The distinction matters because chronic migraine typically requires a different treatment approach, with a stronger emphasis on daily preventive therapy rather than treating individual attacks as they come.
Who Gets Migraines
Migraine is one of the most common neurological conditions worldwide. Women are affected at roughly twice the rate of men, largely because of the role estrogen fluctuations play in triggering attacks. Most people experience their first migraine in their teens or twenties, and attacks often become less frequent after age 50. There is a strong genetic component: if one of your parents has migraine, your chances of developing it are significantly higher.
How Migraines Are Treated
Treatment falls into two categories: stopping an attack once it starts (acute treatment) and reducing how often attacks happen (preventive treatment).
Acute Treatment
For mild to moderate attacks, over-the-counter pain relievers like ibuprofen are often effective, especially when taken early. For more severe attacks, a class of prescription medications called triptans remains the gold standard. A 2024 systematic review in the BMJ compared every major acute migraine drug head-to-head and found that triptans, particularly eletriptan and rizatriptan, were the most effective at eliminating pain within two hours. They work by targeting serotonin receptors on blood vessels and nerve endings, essentially reversing the dilation and inflammation that drive migraine pain.
Newer drugs called gepants work differently, blocking the CGRP molecule that fuels the inflammatory loop. While gepants have fewer cardiovascular side effects (making them an option for people who can’t take triptans), the BMJ analysis found their pain-relieving power was comparable to ibuprofen rather than to triptans. They do have a unique advantage: some gepants can be used for both acute and preventive treatment.
Preventive Treatment
If you’re having four or more migraine days per month and the attacks are significantly disrupting your life, preventive therapy is worth discussing with your doctor. Traditional options include certain blood pressure medications, antidepressants, and anti-seizure drugs, all of which were discovered to reduce migraine frequency by accident.

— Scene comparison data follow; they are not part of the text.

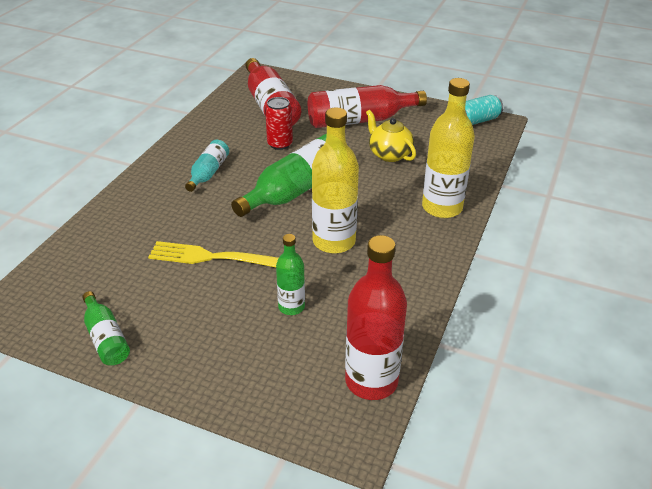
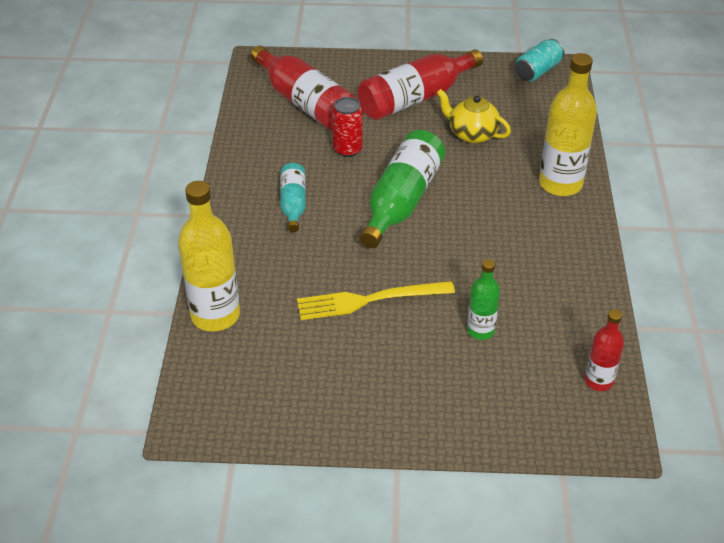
camera: 20 degrees left, 5 degrees up
green bottle [82,291,130,366] -> none
yellow bottle [312,108,359,254] -> yellow bottle moved to [178,181,240,332]
red bottle [345,235,407,400] -> red bottle [584,310,624,391], size x0.56

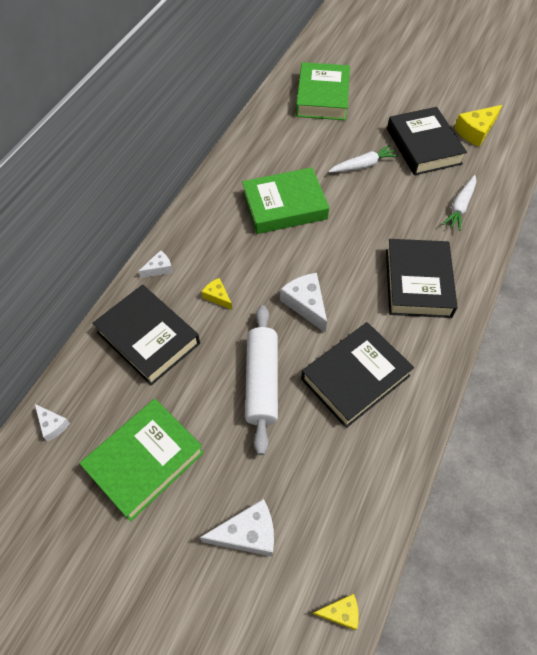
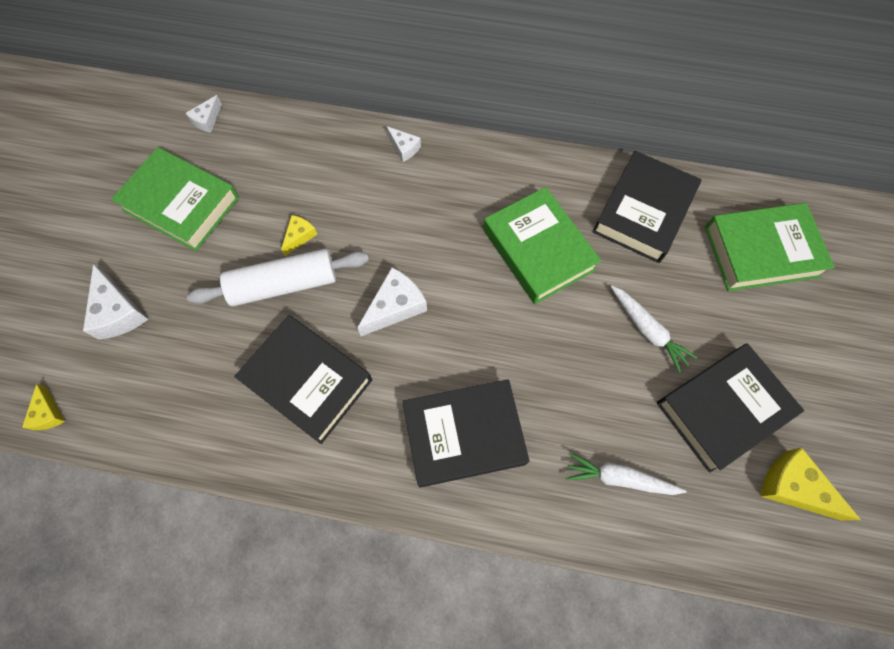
camera: 75 degrees right, 10 degrees up
black book [92,285,200,386] -> black book moved to [592,151,701,263]
yellow cheese [202,278,232,310] -> yellow cheese moved to [281,215,318,256]

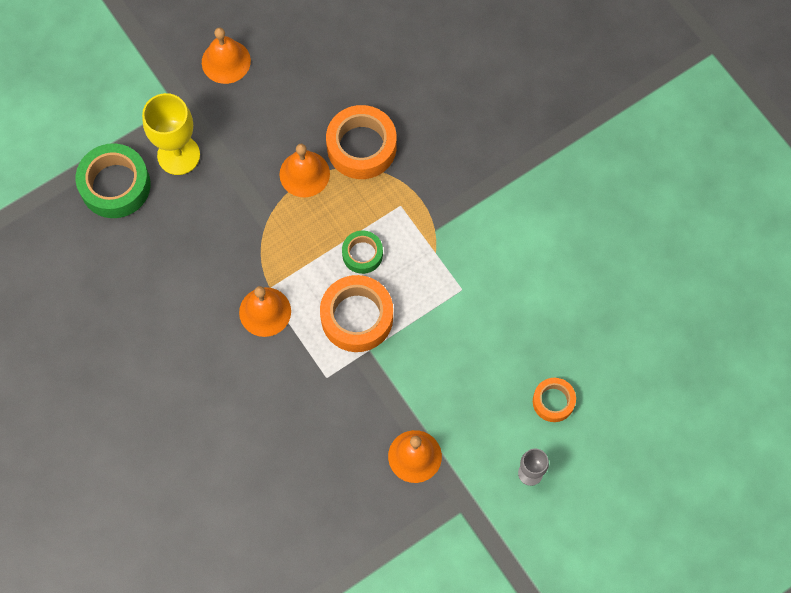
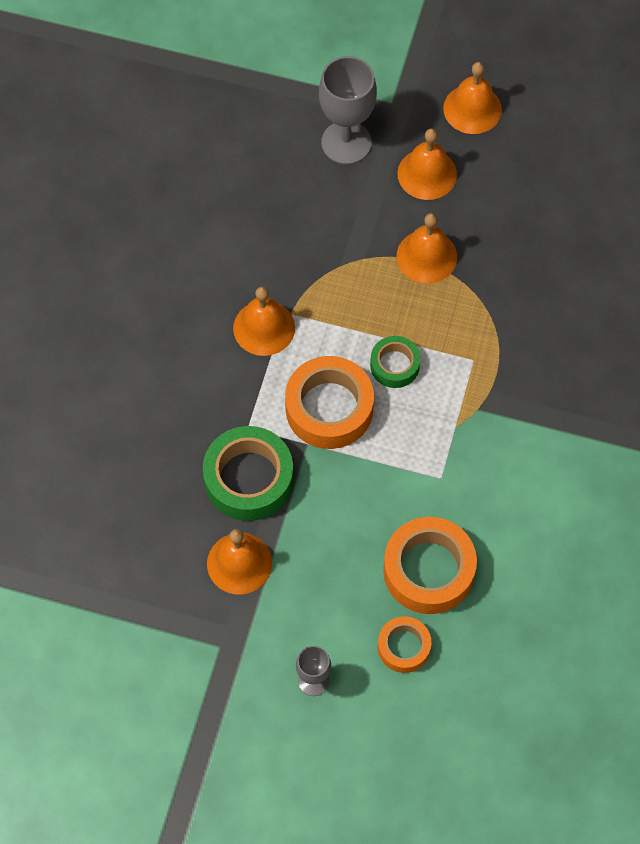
camera: 50 degrees right, 5 degrees down
green tape [76,143,151,218] -> green tape moved to [203,426,294,521]
yellow goblet [142,93,200,175] -> grey goblet [319,56,377,164]
orange tape [326,105,396,179] -> orange tape moved to [383,517,477,614]
none -> orange bell [397,129,457,200]

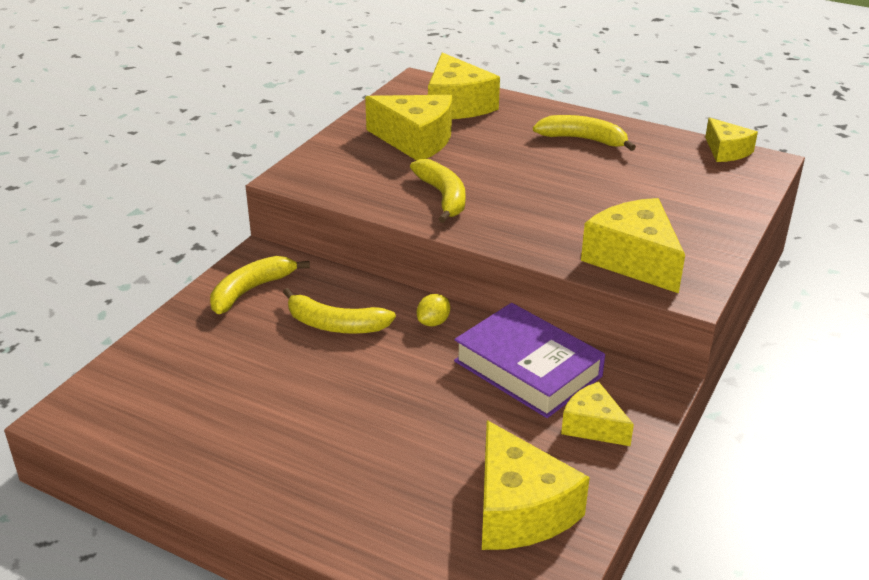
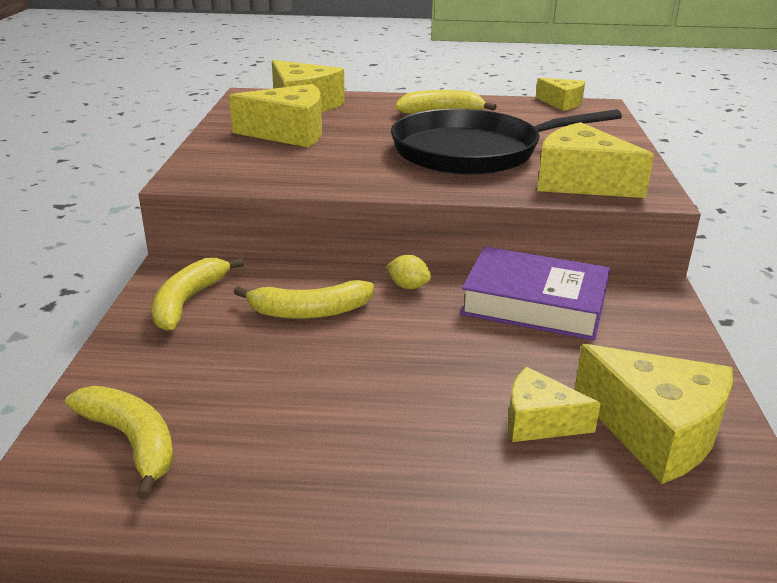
camera: 25 degrees left, 5 degrees down
yellow banana [410,159,466,223] -> yellow banana moved to [65,386,174,499]
yellow lemon [417,294,450,326] -> yellow lemon turned 75 degrees counterclockwise [387,255,431,289]
yellow cheese [561,382,634,446] -> yellow cheese moved to [508,367,601,442]
none -> black pan [391,109,622,175]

The most targeted preventive treatments are injectable antibodies that block CGRP or its receptor. The American Headache Society’s 2024 guidelines recommend these as first-line options for people with episodic migraine who have at least moderate disability. They’re given as a monthly or quarterly injection and typically reduce migraine days by 50% or more in people who respond.
When a Migraine Becomes an Emergency
Most migraine attacks, while miserable, resolve on their own or with treatment. A migraine that lasts longer than 72 hours is classified as status migrainosus, a prolonged attack that may need more aggressive intervention. In practice, most headache specialists begin treating a severe, unresponsive attack before the 72-hour mark. The first step is usually stronger medications taken at home, though some people need IV fluids and medication at an infusion center or emergency department.
Any migraine that feels different from your usual pattern deserves attention. Sudden onset of the worst headache of your life, headache with fever and a stiff neck, or new neurological symptoms like weakness on one side of the body can mimic migraine but signal something more serious.